[DATA TO EXAMINE]:
● ● ● ● ●

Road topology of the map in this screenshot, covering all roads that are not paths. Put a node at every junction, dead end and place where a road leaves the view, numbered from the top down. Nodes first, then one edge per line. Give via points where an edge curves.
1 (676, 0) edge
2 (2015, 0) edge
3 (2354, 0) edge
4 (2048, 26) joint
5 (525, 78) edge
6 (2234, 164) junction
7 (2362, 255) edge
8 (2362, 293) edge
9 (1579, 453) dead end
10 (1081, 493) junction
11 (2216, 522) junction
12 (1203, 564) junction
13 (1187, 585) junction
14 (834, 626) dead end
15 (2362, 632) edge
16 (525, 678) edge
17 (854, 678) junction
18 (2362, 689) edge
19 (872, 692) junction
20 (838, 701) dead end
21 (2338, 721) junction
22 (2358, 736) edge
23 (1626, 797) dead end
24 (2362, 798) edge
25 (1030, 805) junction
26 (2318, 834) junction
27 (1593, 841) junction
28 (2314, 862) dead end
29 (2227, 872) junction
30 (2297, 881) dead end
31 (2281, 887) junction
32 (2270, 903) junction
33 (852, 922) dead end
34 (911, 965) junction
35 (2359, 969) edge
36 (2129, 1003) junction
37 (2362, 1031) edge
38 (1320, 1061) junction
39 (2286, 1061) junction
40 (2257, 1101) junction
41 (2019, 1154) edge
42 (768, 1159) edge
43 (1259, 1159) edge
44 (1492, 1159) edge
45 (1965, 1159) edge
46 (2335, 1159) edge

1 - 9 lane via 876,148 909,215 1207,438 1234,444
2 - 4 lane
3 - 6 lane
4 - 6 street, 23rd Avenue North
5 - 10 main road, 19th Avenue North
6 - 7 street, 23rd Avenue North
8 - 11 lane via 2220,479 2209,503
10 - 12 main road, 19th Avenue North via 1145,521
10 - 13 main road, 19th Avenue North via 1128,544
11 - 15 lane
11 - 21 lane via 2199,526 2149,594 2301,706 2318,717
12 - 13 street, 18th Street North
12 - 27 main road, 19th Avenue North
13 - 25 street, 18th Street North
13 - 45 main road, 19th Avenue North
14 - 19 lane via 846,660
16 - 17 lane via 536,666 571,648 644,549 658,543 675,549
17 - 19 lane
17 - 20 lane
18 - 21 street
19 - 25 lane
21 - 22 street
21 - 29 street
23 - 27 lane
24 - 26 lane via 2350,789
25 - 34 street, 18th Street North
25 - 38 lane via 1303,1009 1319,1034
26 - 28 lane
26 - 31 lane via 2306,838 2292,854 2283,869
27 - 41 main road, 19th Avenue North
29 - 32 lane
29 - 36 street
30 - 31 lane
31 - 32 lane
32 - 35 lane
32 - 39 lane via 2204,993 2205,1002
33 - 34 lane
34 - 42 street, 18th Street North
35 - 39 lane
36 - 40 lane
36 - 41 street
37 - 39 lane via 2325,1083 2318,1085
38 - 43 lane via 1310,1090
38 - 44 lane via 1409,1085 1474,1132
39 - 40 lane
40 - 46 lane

● ● ● ● ●

[WHAT YOU ARE ASKED TO DO]: Filter the data for the string "main" and copy every line that has it.

[SOLUTION TO THIS PROBLEM]:
5 - 10 main road, 19th Avenue North
10 - 12 main road, 19th Avenue North via 1145,521
10 - 13 main road, 19th Avenue North via 1128,544
12 - 27 main road, 19th Avenue North
13 - 45 main road, 19th Avenue North
27 - 41 main road, 19th Avenue North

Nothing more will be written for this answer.